Haldane pressed from 1904 for grants of public money to universities, with the proviso that there should be a buffer between state funding of higher education and the decision as to how the money should be spent. He took the lead on the committee to advise the Treasury on university grants, and its third report recommended establishment of a permanent impartial advisory body’, eventually set up as the University Grants Committee5.
Research Councils as advisers to Government
Haldane remarked in the House of Lords in 1918 on the dangers of allowing Government to control education spending in detail: "In all our educational developments you would have to submit the judgment of the Board of Education to the judgment of the Treasury. I have a great admiration of the Treasury, but I have never found it progressive in its view of new things, and nothing is more likely to stultify and reduce to folly what we are endeavouring to do in this Bill than to introduce the Treasury as an expert in educational matters."
The University Grants Committee Report of 1923-4 stressed that: "The remote and negative influence of a Government Committee concerned with the distribution of grants to universities throughout the country...is a poor substitute for the close supervision and active guidance that the university itself could provide through a university body in continuous and intimate contact with the work of its own component parts."
The UGC was chaired at the time by William M’Cormick, who had been a member of the Haldane Commission.
At first the specialist buffer bodies which have evolved into the modern research councils had a clear advisory function and it was more or less accepted that Government listened with respect. The Haldane committee also entered a plea to government departments for a “generous conception” of the scope of the work to be assigned to the agencies concerned with “general research”—to support them without trying to control the content of the work. In short, "Choose your men; make sure they have a clear grasp of the nature of your problems; give them their heads."
Research Councils as channels for the implementation of Government Policy
At one end of the spectrum of public funding is to have no policy, to provide a block grant, and allow universities to spend the money as they choose. At the other end, Haldane’s nightmare is realised in the allocation by Government of specific sums to be spent for approved purposes. We are now close to this end.
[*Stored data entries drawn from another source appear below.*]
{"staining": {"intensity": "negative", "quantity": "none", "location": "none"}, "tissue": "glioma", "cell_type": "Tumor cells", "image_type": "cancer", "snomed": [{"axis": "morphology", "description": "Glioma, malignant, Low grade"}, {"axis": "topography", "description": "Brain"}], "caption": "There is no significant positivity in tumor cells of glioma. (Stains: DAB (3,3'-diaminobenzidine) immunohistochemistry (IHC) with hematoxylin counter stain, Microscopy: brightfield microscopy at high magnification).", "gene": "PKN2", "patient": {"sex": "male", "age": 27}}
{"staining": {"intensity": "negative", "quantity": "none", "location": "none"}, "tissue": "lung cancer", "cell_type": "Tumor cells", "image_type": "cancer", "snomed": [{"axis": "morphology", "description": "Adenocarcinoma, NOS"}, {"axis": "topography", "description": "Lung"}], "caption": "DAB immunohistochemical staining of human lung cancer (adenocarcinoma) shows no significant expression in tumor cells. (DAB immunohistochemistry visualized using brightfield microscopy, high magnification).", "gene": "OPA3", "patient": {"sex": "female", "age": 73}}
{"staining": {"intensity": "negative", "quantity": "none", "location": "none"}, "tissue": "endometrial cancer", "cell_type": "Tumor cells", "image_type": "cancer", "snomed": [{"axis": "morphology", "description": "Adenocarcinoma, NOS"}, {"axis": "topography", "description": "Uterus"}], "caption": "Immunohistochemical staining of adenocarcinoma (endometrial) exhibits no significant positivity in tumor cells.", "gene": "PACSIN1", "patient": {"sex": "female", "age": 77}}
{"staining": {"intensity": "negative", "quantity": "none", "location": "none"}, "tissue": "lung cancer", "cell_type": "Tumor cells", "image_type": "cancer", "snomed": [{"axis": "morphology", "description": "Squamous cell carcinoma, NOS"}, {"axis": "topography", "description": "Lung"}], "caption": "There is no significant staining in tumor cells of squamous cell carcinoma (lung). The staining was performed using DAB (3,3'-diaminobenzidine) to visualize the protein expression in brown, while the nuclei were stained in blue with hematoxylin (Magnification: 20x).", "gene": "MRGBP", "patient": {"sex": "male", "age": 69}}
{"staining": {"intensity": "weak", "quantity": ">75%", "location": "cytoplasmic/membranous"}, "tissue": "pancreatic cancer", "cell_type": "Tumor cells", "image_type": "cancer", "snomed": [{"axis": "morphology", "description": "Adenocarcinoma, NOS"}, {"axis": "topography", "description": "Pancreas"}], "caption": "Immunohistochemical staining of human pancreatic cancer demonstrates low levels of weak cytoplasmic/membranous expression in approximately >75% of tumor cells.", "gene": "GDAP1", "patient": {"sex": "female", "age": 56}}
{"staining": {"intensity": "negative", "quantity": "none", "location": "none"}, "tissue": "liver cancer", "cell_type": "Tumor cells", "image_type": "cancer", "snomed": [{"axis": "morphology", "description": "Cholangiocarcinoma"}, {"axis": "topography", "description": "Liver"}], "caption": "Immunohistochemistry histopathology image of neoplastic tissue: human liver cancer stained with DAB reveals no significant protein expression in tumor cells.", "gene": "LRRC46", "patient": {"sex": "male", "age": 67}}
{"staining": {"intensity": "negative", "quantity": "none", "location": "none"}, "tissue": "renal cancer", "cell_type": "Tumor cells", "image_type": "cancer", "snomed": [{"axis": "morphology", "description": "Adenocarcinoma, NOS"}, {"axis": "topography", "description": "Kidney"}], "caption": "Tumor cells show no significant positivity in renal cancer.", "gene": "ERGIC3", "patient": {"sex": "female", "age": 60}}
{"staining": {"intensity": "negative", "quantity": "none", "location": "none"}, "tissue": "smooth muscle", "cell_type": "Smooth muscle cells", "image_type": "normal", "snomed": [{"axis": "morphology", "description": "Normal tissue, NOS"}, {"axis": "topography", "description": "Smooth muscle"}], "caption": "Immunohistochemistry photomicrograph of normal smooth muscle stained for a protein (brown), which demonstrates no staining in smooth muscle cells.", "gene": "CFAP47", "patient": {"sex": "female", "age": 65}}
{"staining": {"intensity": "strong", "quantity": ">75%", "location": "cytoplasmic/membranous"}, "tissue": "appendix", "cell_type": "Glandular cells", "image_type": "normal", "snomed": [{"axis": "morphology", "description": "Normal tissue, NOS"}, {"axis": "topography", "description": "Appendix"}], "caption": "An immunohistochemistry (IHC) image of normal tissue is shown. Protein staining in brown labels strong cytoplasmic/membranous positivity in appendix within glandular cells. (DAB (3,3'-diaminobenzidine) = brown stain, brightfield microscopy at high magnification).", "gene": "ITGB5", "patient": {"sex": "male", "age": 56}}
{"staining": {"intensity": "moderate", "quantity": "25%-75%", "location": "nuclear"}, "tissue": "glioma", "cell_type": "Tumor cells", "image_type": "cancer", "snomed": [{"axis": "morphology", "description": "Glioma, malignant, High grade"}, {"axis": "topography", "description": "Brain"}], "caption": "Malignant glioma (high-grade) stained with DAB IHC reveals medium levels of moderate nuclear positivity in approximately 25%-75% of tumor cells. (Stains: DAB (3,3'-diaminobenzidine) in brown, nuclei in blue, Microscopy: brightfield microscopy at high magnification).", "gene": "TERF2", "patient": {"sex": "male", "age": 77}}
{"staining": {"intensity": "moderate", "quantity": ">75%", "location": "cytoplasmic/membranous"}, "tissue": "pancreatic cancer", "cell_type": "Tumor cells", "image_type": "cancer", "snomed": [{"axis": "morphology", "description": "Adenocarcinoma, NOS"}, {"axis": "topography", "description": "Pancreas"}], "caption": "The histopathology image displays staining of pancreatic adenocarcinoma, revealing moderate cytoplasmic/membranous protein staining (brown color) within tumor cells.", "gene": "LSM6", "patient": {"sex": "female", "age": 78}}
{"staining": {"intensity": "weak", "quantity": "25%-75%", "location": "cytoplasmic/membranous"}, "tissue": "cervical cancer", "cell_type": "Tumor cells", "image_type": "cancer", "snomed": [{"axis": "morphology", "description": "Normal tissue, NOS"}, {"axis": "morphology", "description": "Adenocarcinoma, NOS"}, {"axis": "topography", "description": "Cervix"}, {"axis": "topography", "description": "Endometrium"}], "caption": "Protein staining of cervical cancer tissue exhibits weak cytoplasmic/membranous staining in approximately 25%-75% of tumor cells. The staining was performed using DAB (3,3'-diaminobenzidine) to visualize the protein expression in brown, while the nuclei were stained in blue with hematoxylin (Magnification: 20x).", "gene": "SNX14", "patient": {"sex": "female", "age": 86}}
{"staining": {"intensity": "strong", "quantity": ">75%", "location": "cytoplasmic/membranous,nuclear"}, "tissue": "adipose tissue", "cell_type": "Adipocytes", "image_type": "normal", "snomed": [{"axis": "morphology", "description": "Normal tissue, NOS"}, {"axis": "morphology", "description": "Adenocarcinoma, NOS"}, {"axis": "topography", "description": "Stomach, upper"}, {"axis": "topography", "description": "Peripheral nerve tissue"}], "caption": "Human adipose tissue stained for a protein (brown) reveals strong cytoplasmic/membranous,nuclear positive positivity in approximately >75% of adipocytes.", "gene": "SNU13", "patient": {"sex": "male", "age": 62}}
"Every Government will have some key national strategic priorities such as addressing the challenges of an ageing population, energy supply or climate change", says the BIS document. "It is .... appropriate for Ministers to ask Research Councils to consider how best they can contribute to these priorities". It is left to the Research Councils "to decide on the specific projects and people to fund within these priorities, free from Ministerial interference", but not to determine priorities for themselves. The AHRC has published a delivery plan in compliance with this understanding.
If there are reasons why it is now in the public interest for the state to determine the direction of academic research, it is important to understand what has changed and why it is compelling the allocation of public funding for research to the ‘state control’ end of the spectrum. Is this not another matter which it is essential for the delayed White Paper to address?
 Frank Heath on Haldane’s influence on higher education, in Viscount Grey of Fallodon; Sir Charles Harris; Sir H. Frank Heath; Sir Claud Schuster, ‘Viscount Haldane of Cloan: the man and his work’, Public Administration (1928), p.22
 Quoted in Sir Douglas Logan, ‘Haldane and the University of London, the twenty-sixth Haldane Memorial Lecture, Birkbeck College, 1960.
 Andrew Schonfield, ‘The Social Sciences in the great debate on science policy’, Haldane Memorial Lecture, Birkbeck College, 1972.